DATA EXTRACTS |
_ _ _ _
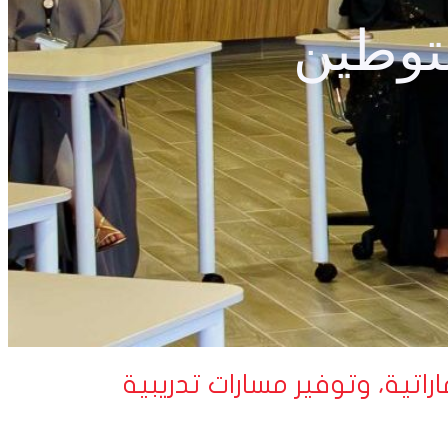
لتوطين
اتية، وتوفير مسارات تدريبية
_ _ _ _
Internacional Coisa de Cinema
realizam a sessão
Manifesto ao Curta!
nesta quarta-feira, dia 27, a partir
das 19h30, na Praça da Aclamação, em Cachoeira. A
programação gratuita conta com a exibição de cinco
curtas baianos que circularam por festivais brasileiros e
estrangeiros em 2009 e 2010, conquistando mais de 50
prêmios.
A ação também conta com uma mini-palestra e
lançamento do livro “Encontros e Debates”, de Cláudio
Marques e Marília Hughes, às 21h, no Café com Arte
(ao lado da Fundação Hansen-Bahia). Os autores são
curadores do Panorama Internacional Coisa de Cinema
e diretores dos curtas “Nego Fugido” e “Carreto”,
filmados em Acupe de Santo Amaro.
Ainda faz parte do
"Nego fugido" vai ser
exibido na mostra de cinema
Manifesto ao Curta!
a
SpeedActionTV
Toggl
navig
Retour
_ _ _ _
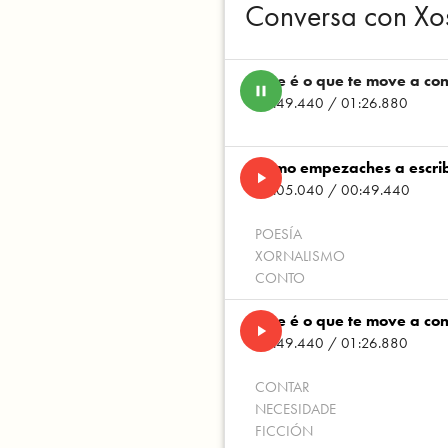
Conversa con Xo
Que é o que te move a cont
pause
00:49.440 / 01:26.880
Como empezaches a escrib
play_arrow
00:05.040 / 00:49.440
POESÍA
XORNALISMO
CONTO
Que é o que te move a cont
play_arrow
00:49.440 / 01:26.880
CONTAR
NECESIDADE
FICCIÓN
_ _ _ _
WHAT TO PRODUCE | Go through the listing above and return each line that includes the word "curtas".

ANSWER FOR THIS EXERCISE |
curtas baianos que circularam por festivais brasileiros e
e diretores dos curtas “Nego Fugido” e “Carreto”,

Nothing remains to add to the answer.